Washington, Jan 19 : Depression and anxiety can double the risk of repeated heart ailments in coronary artery disease patients, according to a new study.
The study, by researchers at the McGill University and the University of Montreal, found that major depression and comprehensive anxiety disorder were more common in cardiac patients than in the general community.
"We found that both major depression and generalized anxiety disorder were more common in cardiac patients than in the general community," said Nancy Frasure-Smith, lead researcher and professor at McGill's Department of Psychiatry and a researcher at the Centre hospital of University of Montreal (CHUM) and Montreal Heart Institute.
"On average, cardiac patients without these disorders had about a 13 percent chance of a repeated cardiac event over two years, compared to 26 percent of those with either major depression or anxiety," she added.
The team interrogated 804 patients with stable coronary artery disease who were still monitored by a physician, yet had been discharged from hospital.
The findings revealed that 27 percent of the subjects had depression and 41 percent showed signs of anxiety.
Major depressive disorder was diagnosed in roughly 7 percent of patients while about 5 percent had generalized anxiety disorder.

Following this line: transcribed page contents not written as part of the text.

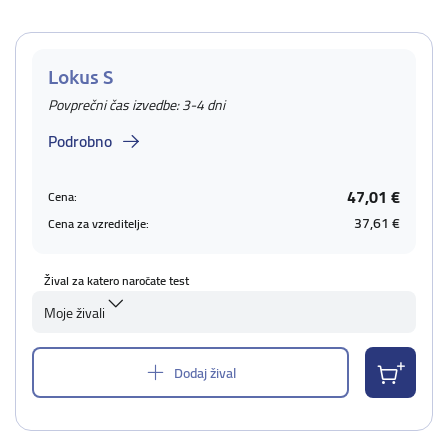
Lokus S
Povprečni čas izvedbe: 3-4 dni
Podrobno
47,01 €
Cena:
37,61 €
Cena za vzreditelje:
Žival za katero naročate test
Moje živali
Dodaj žival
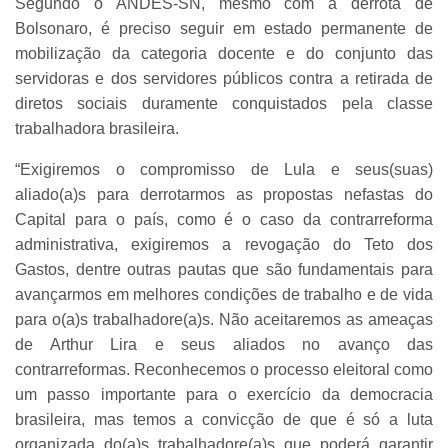
Segundo o ANDES-SN, mesmo com a derrota de
Bolsonaro, é preciso seguir em estado permanente de
mobilização da categoria docente e do conjunto das
servidoras e dos servidores públicos contra a retirada de
diretos sociais duramente conquistados pela classe
trabalhadora brasileira.
“Exigiremos o compromisso de Lula e seus(suas)
aliado(a)s para derrotarmos as propostas nefastas do
Capital para o país, como é o caso da contrarreforma
administrativa, exigiremos a revogação do Teto dos
Gastos, dentre outras pautas que são fundamentais para
avançarmos em melhores condições de trabalho e de vida
para o(a)s trabalhadore(a)s. Não aceitaremos as ameaças
de Arthur Lira e seus aliados no avanço das
contrarreformas. Reconhecemos o processo eleitoral como
um passo importante para o exercício da democracia
brasileira, mas temos a convicção de que é só a luta
organizada do(a)s trabalhadore(a)s que poderá garantir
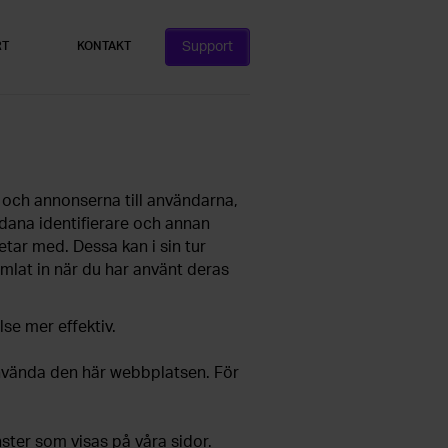
Support
RT
KONTAKT
 och annonserna till användarna,
ådana identifierare och annan
tar med. Dessa kan i sin tur
mlat in när du har använt deras
se mer effektiv.
använda den här webbplatsen. För
ster som visas på våra sidor.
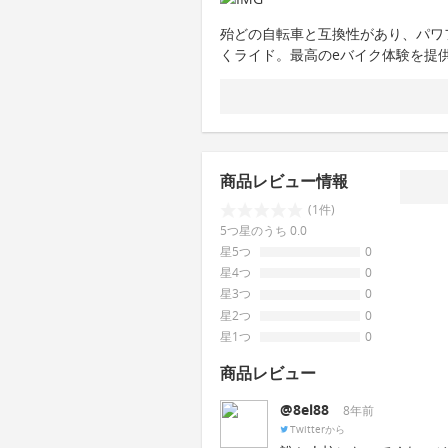
殆どの自転車と互換性があり、パワ
くライド。最高のeバイク体験を提
商品レビュー情報
(1件)
5つ星のうち 0.0
星5つ
0
星4つ
0
星3つ
0
星2つ
0
星1つ
0
商品レビュー
@8el88
8年前
Twitterから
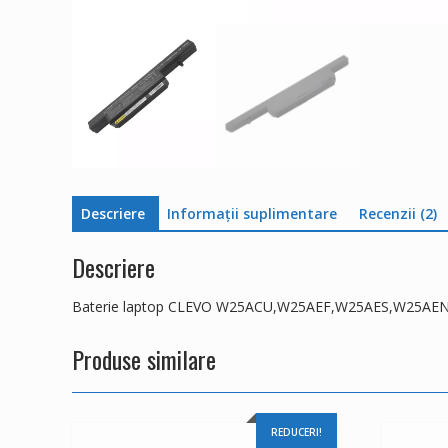
Descriere
Informații suplimentare
Recenzii (2)
Descriere
Baterie laptop CLEVO W25ACU,W25AEF,W25AES,W25AE
Produse similare
REDUCERI!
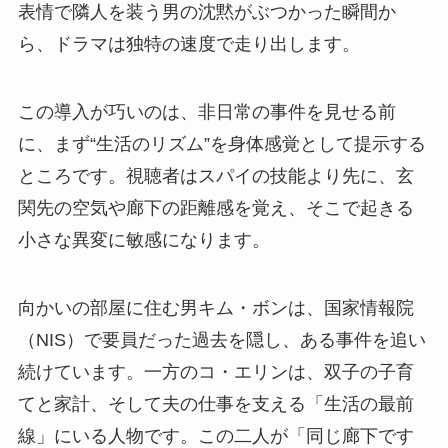
表情で隣人を装う男の沈黙がぶつかった瞬間か
ら、ドラマは独特の速度で走り出します。
この導入が巧いのは、非日常の事件を見せる前
に、まず“生活のリズム”を身体感覚として提示する
ところです。視聴者はスパイの技能より先に、玄
関先の空気や廊下の距離感を覚え、そこで起きる
小さな異変に敏感になります。
向かいの部屋に住む男キム・ボンは、国家情報院
（NIS）で要員だった過去を隠し、ある事件を追い
続けています。一方のコ・エリンは、双子の子育
てと家計、そして夫の仕事を支える「生活の最前
線」にいる人物です。この二人が「同じ廊下です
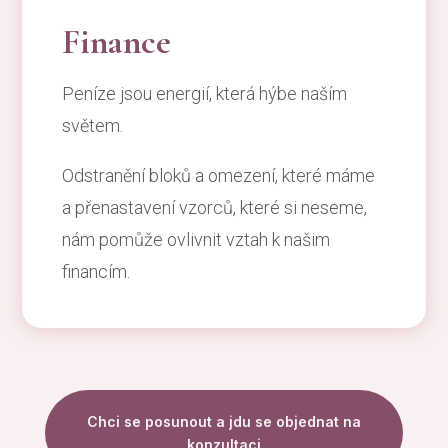
Finance
Peníze jsou energií, která hýbe naším
světem.
Odstranění bloků a omezení, které máme
a přenastavení vzorců, které si neseme,
nám pomůže ovlivnit vztah k našim
financím.
Chci se posunout a jdu se objednat na
konzultaci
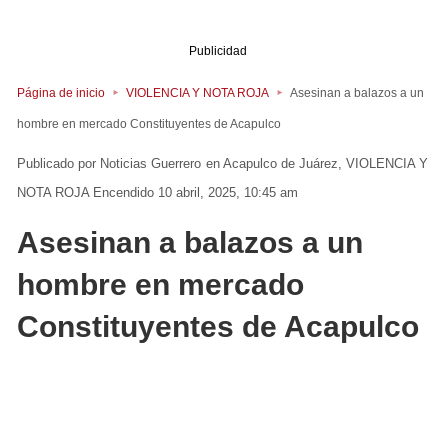
Publicidad
Página de inicio
VIOLENCIA Y NOTA ROJA
Asesinan a balazos a un
hombre en mercado Constituyentes de Acapulco
Noticias Guerrero
en
Acapulco de Juárez
VIOLENCIA Y
NOTA ROJA
Encendido 10 abril, 2025, 10:45 am
Asesinan a balazos a un
hombre en mercado
Constituyentes de Acapulco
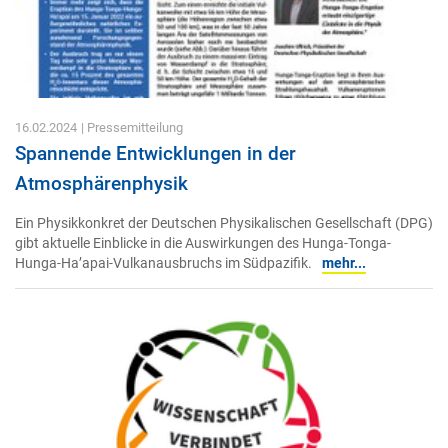
16.02.2024
| Pressemitteilung
Spannende Entwicklungen in der
Atmosphärenphysik
Ein Physikkonkret der Deutschen Physikalischen Gesellschaft (DPG)
gibt aktuelle Einblicke in die Auswirkungen des Hunga-Tonga-
Hunga-Ha’apai-Vulkanausbruchs im Südpazifik.
mehr...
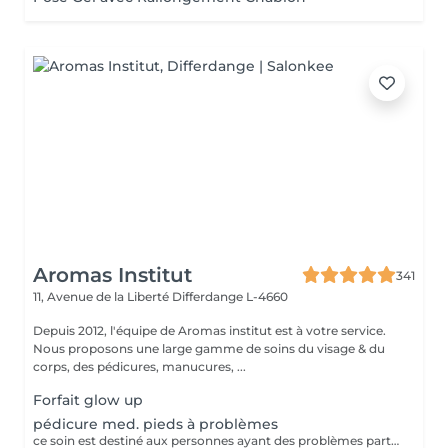
Aromas Institut
341
11, Avenue de la Liberté
Differdange L-4660
Depuis 2012, l'équipe de Aromas institut est à votre service.
Nous proposons une large gamme de soins du visage & du
corps, des pédicures, manucures, ...
Forfait glow up
pédicure med. pieds à problèmes
ce soin est destiné aux personnes ayant des problèmes particuliers aux pieds. vernis non inclus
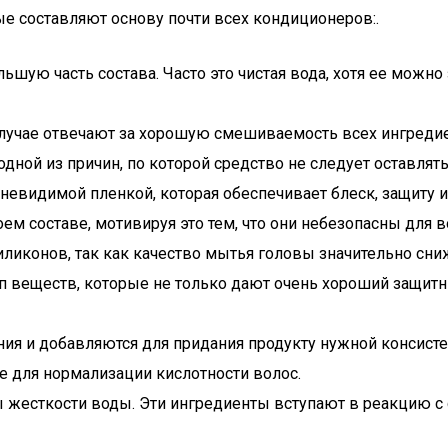
ые составляют основу почти всех кондиционеров:.
ьшую часть состава. Часто это чистая вода, хотя ее можно 
лучае отвечают за хорошую смешиваемость всех ингреди
дной из причин, по которой средство не следует оставлять
видимой пленкой, которая обеспечивает блеск, защиту и
ем составе, мотивируя это тем, что они небезопасны дл
ликонов, так как качество мытья головы значительно сни
 веществ, которые не только дают очень хороший защитны
ния и добавляются для придания продукту нужной консисте
е для нормализации кислотности волос.
 жесткости воды. Эти ингредиенты вступают в реакцию с с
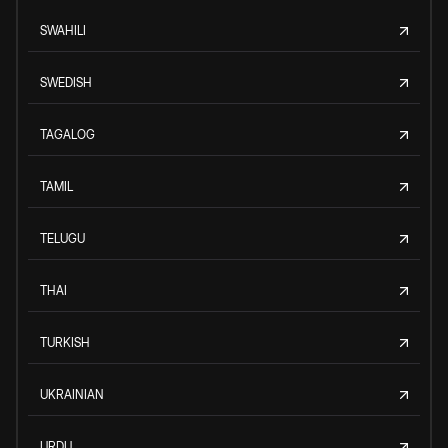
SWAHILI
SWEDISH
TAGALOG
TAMIL
TELUGU
THAI
TURKISH
UKRAINIAN
URDU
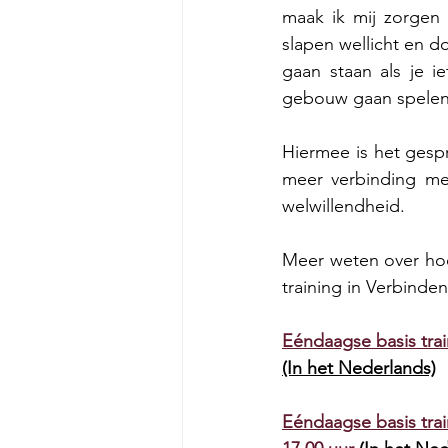
maak ik mij zorgen 
slapen wellicht en do
gaan staan als je i
gebouw gaan spele
Hiermee is het gespre
meer verbinding met
welwillendheid. 
Meer weten over hoe
training in Verbind
Eéndaagse basis tra
(In het Nederlands)
Eéndaagse basis tra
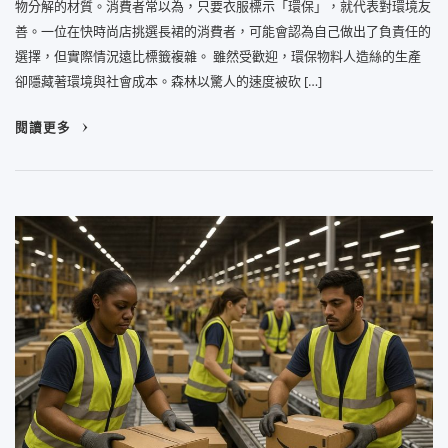
物分解的材質。消費者常以為，只要衣服標示「環保」，就代表對環境友
善。一位在快時尚店挑選長裙的消費者，可能會認為自己做出了負責任的
選擇，但實際情況遠比標籤複雜。 雖然受歡迎，環保物料人造絲的生產
卻隱藏著環境與社會成本。森林以驚人的速度被砍 […]
閱讀更多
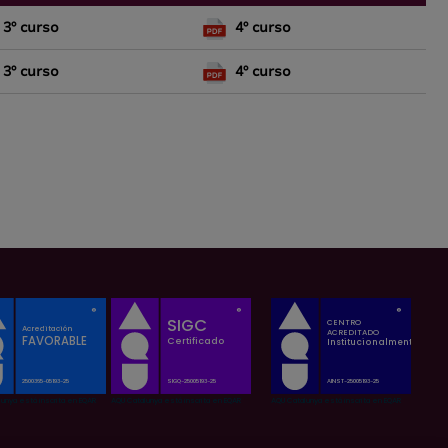
3º curso
4º curso
3º curso
4º curso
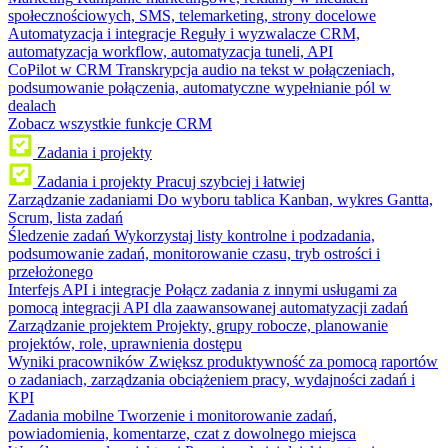
społecznościowych, SMS, telemarketing, strony docelowe
Automatyzacja i integracje
Reguły i wyzwalacze CRM,
automatyzacja workflow, automatyzacja tuneli, API
CoPilot w CRM
Transkrypcja audio na tekst w połączeniach,
podsumowanie połączenia, automatyczne wypełnianie pól w
dealach
Zobacz wszystkie funkcje CRM
Zadania i projekty
Zadania i projekty
Pracuj szybciej i łatwiej
Zarządzanie zadaniami
Do wyboru tablica Kanban, wykres Gantta,
Scrum, lista zadań
Śledzenie zadań
Wykorzystaj listy kontrolne i podzadania,
podsumowanie zadań, monitorowanie czasu, tryb ostrości i
przełożonego
Interfejs API i integracje
Połącz zadania z innymi usługami za
pomocą integracji API dla zaawansowanej automatyzacji zadań
Zarządzanie projektem
Projekty, grupy robocze, planowanie
projektów, role, uprawnienia dostępu
Wyniki pracowników
Zwiększ produktywność za pomocą raportów
o zadaniach, zarządzania obciążeniem pracy, wydajności zadań i
KPI
Zadania mobilne
Tworzenie i monitorowanie zadań,
powiadomienia, komentarze, czat z dowolnego miejsca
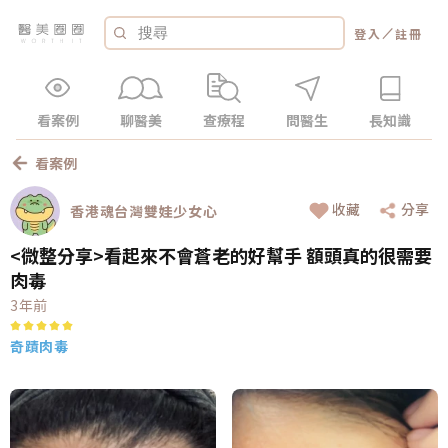
／
登入
註冊
看案例
聊醫美
查療程
問醫生
長知識
看案例
收藏
分享
香港魂台灣雙娃少女心
<微整分享>看起來不會蒼老的好幫手 額頭真的很需要
肉毒
3年前
奇蹟肉毒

Dr. Frasure-Smith, who co-authored the study with Francois Lesperance, a University of Montreal psychiatry professor and head of the CHUM's Department of Psychiatry, said that it is the first study to demonstrate that anxiety and depression can have a strong impact on people with stable coronary artery disease.
"Now that we know that anxiety and major depression are both markers of increased cardiac risk, it is imperative that these patients receive the best treatment for both their cardiac and psychiatric conditions since both disorders may respond to antidepressants," she said.
The study appears in the January edition of the Archives of General Psychiatry.